I have filed my return of income for assessment year 2018-19 and paid taxes payable as per the return. The return is also processed by CPC. However, I noticed that I forgot to offer certain interest income as well as miscellaneous income earned by me in the return of income. I was told that after March 31, 2019, I cannot file any revised return for assessment year 2018-19. Can you throw some light and suggest me what action I should take now? 

It is correct that you cannot file revised return for assessment year 2018-19 now. Under Section 139(4) read with section 139(5) of the Income Tax Act, the deadline for filing the revised return as well as belated return is March 31, 2019. Therefore, you cannot file revised return now. However, I would suggest you to prepare a revised computation of income by considering interest and miscellaneous income and calculate tax liabilitythereon and pay the same with interest up to date. In case you receive any notice in future under section 148 of the Income Tax Act, then you can file a revised return and inform the IT department that you have already paid taxes thereon. By doing this, you will certainly avoid penalty and prosecution under the Act. 

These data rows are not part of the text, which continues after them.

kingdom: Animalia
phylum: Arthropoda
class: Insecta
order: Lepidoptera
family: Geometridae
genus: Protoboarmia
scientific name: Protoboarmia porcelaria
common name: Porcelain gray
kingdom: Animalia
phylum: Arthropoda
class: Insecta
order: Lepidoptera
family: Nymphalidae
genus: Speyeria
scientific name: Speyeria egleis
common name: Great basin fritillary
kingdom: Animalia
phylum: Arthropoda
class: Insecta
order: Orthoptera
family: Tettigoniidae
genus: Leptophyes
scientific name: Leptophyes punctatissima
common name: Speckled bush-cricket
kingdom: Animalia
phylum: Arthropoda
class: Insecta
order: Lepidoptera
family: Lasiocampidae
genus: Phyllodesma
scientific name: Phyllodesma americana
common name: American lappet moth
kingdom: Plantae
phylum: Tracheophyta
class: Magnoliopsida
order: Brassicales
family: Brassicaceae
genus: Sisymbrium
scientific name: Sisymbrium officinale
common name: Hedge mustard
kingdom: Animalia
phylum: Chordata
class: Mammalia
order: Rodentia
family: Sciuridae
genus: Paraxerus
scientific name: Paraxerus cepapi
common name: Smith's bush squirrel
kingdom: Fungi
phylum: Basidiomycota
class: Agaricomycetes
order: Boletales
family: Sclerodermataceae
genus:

I am an individual and my major source of income is salary and interest. I also do some business as proprietor and also invest in shares, mutual funds, etc. During financial year 2018-19, I have incurred business loss of Rs.2 lakh and also incurred short term capital loss of Rs.3 lakh. Can both these losses be set-off against my salary income and interest income? 

Salary income cannot be set-off against business loss or against the short term capital loss in view of specific provisions of Section 71 of the Income Tax Act. However, interest income can be set-off against business loss of the same financial year. The short term capital loss can be set-off onlyagainst any other capital gains, and if you do not have any capital gain, then the same can be set-off against future capital gain.